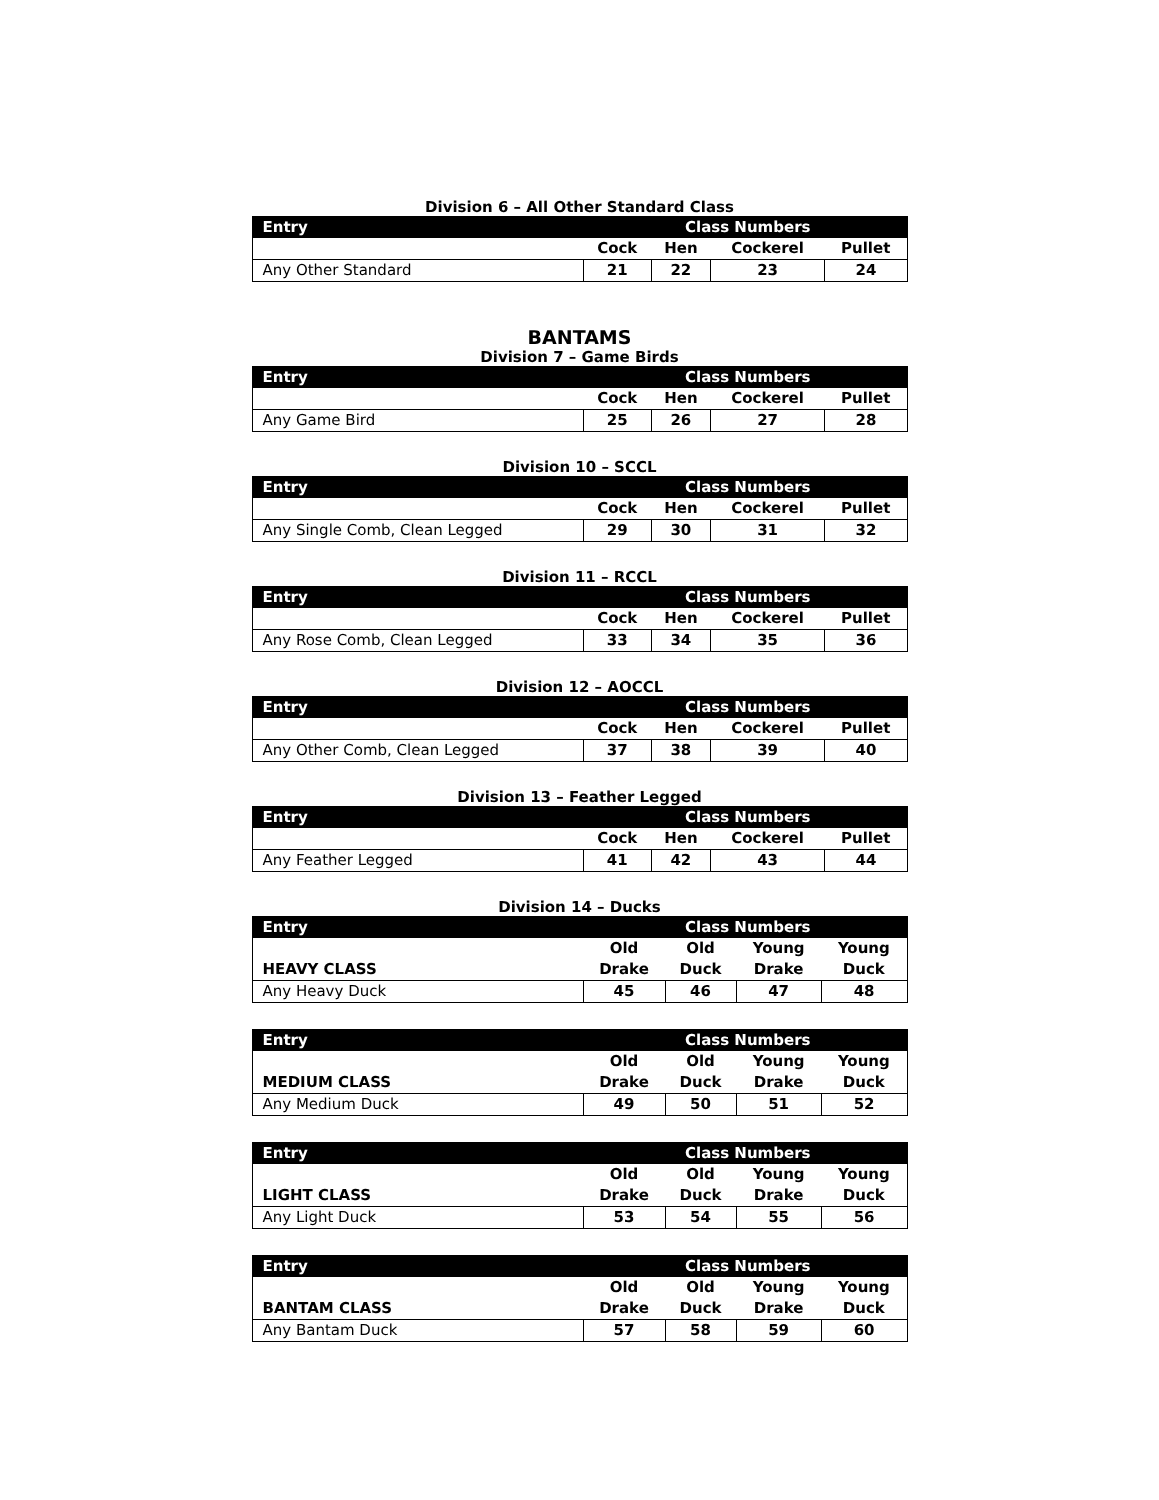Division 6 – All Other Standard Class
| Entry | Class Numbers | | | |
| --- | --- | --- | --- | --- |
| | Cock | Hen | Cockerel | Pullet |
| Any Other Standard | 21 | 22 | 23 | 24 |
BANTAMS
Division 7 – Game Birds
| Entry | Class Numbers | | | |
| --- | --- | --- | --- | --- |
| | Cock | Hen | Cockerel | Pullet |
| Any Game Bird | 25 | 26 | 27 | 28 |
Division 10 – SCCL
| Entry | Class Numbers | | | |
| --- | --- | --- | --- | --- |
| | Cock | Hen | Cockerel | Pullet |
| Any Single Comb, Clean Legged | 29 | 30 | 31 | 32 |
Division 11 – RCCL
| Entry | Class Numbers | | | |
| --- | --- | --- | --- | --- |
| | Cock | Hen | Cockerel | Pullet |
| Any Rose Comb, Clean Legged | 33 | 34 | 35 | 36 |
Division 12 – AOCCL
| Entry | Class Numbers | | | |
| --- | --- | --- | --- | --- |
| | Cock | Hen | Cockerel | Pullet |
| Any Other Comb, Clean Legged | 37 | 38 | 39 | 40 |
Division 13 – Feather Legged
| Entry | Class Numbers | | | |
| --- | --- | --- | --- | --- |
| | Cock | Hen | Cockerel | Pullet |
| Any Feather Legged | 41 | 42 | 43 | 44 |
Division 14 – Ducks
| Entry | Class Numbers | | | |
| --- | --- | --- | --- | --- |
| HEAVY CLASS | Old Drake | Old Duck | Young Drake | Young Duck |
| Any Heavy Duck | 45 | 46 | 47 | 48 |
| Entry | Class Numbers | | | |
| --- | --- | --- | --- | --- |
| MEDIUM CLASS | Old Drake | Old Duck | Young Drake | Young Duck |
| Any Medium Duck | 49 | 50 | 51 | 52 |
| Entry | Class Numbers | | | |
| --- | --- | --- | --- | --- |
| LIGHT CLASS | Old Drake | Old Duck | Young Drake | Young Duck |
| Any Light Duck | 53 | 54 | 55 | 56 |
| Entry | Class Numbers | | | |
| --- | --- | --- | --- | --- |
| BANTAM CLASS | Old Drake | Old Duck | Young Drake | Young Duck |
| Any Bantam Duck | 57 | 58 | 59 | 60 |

:::::

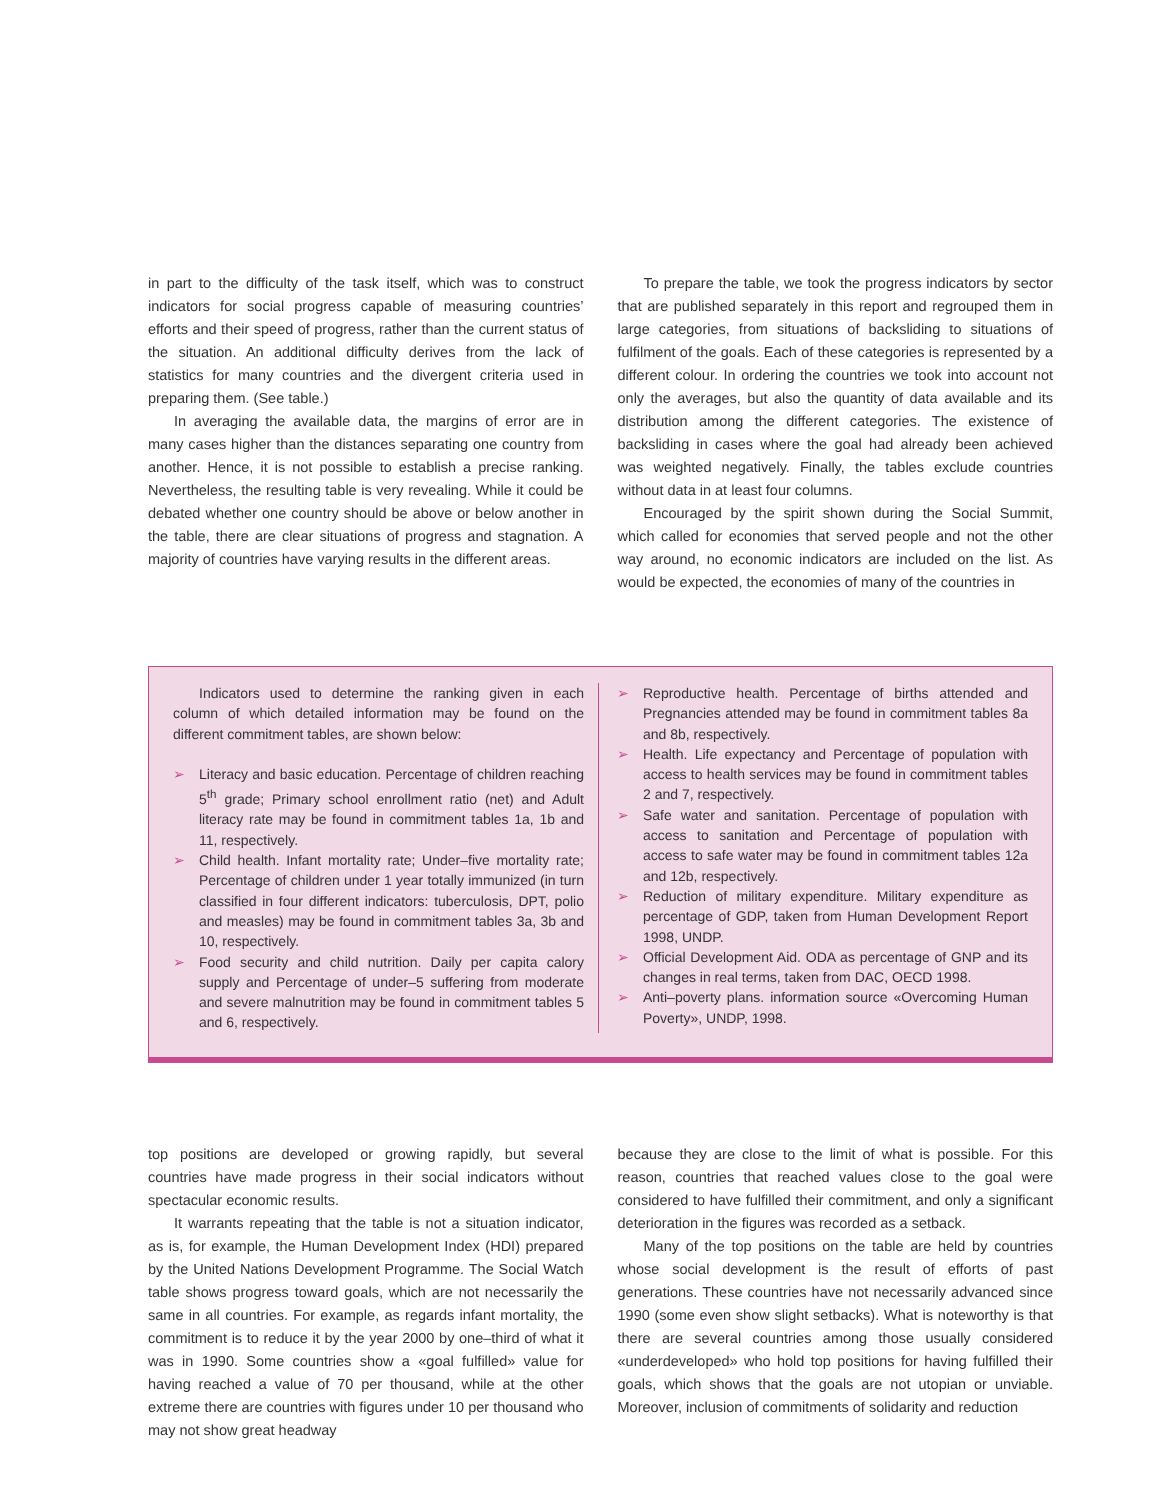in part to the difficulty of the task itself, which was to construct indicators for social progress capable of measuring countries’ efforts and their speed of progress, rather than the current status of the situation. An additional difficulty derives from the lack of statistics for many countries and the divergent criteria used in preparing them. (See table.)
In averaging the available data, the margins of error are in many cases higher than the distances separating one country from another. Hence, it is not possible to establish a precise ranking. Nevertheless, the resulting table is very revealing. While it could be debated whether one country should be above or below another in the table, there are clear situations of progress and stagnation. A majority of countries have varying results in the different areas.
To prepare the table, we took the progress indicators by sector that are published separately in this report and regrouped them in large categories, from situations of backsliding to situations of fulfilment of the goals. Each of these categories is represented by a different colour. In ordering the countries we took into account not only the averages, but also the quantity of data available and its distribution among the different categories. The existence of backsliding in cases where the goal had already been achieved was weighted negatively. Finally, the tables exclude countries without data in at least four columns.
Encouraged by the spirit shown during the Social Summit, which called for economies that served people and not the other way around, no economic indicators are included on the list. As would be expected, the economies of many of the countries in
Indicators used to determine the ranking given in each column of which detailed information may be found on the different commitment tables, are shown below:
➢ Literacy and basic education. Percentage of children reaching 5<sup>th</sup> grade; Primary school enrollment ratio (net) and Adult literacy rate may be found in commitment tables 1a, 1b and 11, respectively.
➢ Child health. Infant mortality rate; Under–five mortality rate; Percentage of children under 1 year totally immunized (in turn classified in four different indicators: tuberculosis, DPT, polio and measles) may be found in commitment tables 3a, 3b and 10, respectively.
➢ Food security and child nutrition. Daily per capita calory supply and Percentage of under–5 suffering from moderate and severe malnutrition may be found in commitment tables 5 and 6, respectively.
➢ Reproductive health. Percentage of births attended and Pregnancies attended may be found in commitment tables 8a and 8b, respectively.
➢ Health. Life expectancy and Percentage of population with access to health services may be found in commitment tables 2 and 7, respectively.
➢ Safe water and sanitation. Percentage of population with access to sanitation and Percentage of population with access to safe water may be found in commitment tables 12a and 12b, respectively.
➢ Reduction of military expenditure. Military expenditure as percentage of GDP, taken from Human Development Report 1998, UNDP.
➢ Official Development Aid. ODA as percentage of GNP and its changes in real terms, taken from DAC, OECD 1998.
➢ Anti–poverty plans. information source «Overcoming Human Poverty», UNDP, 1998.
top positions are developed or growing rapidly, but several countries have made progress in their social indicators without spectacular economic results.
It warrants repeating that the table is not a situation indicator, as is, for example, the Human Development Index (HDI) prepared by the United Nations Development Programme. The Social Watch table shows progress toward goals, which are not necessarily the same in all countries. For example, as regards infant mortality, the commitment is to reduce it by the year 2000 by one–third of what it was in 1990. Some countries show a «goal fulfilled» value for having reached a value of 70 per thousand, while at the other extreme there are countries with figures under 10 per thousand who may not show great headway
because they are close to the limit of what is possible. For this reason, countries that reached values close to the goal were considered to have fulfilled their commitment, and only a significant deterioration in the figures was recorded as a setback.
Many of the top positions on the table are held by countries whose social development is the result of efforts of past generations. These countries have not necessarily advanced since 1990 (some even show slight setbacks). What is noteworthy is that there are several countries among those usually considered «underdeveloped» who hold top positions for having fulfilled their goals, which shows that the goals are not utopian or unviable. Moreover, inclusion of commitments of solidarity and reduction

:::::

**Your goal:** For this exercise, please output exactly the lines above starting at the line with "54 | 55 | 56 |" and ending at the line with "58 | 59 | 60 |", ends included.

**Result of this exercise:**
| Any Light Duck | 53 | 54 | 55 | 56 |
| Entry | Class Numbers | | | |
| --- | --- | --- | --- | --- |
| BANTAM CLASS | Old Drake | Old Duck | Young Drake | Young Duck |
| Any Bantam Duck | 57 | 58 | 59 | 60 |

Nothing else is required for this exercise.